Would you believe that more than a million travellers now visit Tassie annually, leaving us to trouser $1.7 billion?
Some of these visitors are Japanese, including this be-hatted "wrong way" guy in The Avenue, both hands gripped tightly on the steering wheel of a small white vehicle, obviously concerned about breaking local road rules.
Except for the really important one concerning "No Entry" signs.
And those large white road arrows taking up half the road width indicating that you're going the wrong way in Lonnie's legendary one-way street system.
"Oh look," your observant columnist said to fellow caffeine imbiber Ralph as we sat at a kerbside café: "There's a Japanese guy driving a car the wrong direction on The Avenue."
"Oh yes, so there is," replied Ralph, as if this were a regular occurrence.
Then we both took a sip of flat white and counted to 10 very slowly.
By the time we got to "9" the same hire car was hurrying past our café table again, this time the right way round.
Followed by a big Metro bus and bringing to mind that TV Subaru advertisement (paraphrased) "almost running up his clacker".
Our city's one-way streets are definitely taxing the visitor.
It's all well for street-smart natives but tourists want to know how two directions of traffic suddenly become one just because they've driven over an intersection.

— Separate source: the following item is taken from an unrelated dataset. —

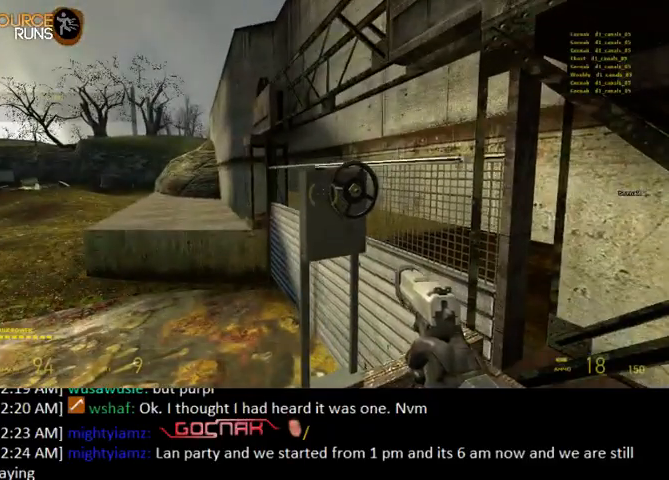
{"keys": ["e"], "mouse": [], "events": []}
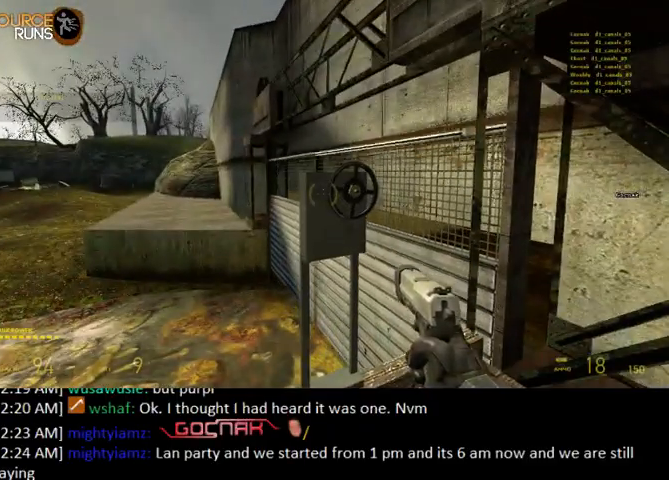
{"keys": ["e"], "mouse": [], "events": []}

Think Charles-Paterson or George-York streets.
We just met a nice couple from Wisconsin who were perplexed about everyone driving southward the entire three-lane width of Wellington St.
"In the states, we may have three lanes of traffic headin' one way, but then across the median strip, there's three lanes headin' the other way, where are they?" he asked.

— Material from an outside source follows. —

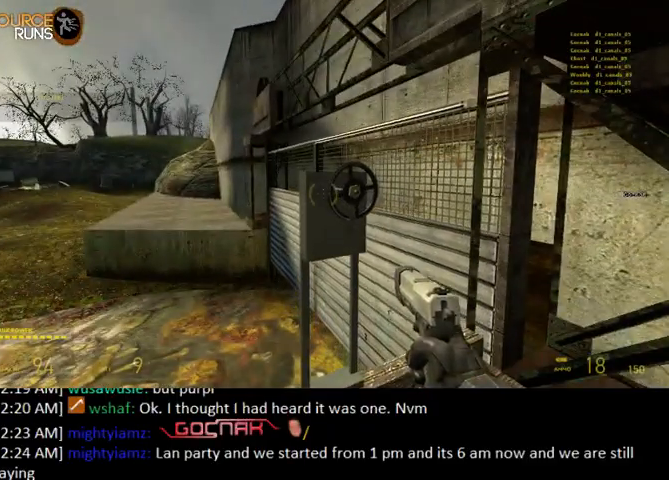
{"keys": ["e"], "mouse": [], "events": []}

We told them that, in Lonnie's case, the three-lane traffic moving northward was on Bathurst St, "the median is a whole block wide."
They were very impressed.
The pair had stopped this columnist and asked for directions to the Gorge.
We asked them where else they had been in Australia. The astonishing reply was they had flown direct to Launceston from the good ol' US of A.
We wanted to know whether Lonnie's one-way street system had attracted some sort of international status bordering on notoriety.
"Not really," the guy replied with characteristic American earnestness.
"It's just we've done most places, including Europe" (pronounced 'Yerp'), "then we saw your island under Australia and, especially, heard about your foods and wine."
No dramas. Perhaps you have noticed how much more relaxed and comfortable we have become concerning gormandisers in our midst.
Much to do with a confidence structured around knowing we have some of the world's best land and sea tucker plus a generally amiable population.
A far cry from the view on rubberneckers of late great premier Eric Reece, who during the 1950s (before one-way streets) defined a tourist as "someone who comes here with a clean shirt and a 10-pound note and doesn't change either".
Mind you, by 1998, and aged 89, "Electric Eric" had softened his stance a little and conceded that tourism was "quite important" even if our "winters are too cold and we're a dead-end."
Either way, and if you're a CBD pedestrian, be careful out there and look both ways.
Especially when you're crossing The Avenue.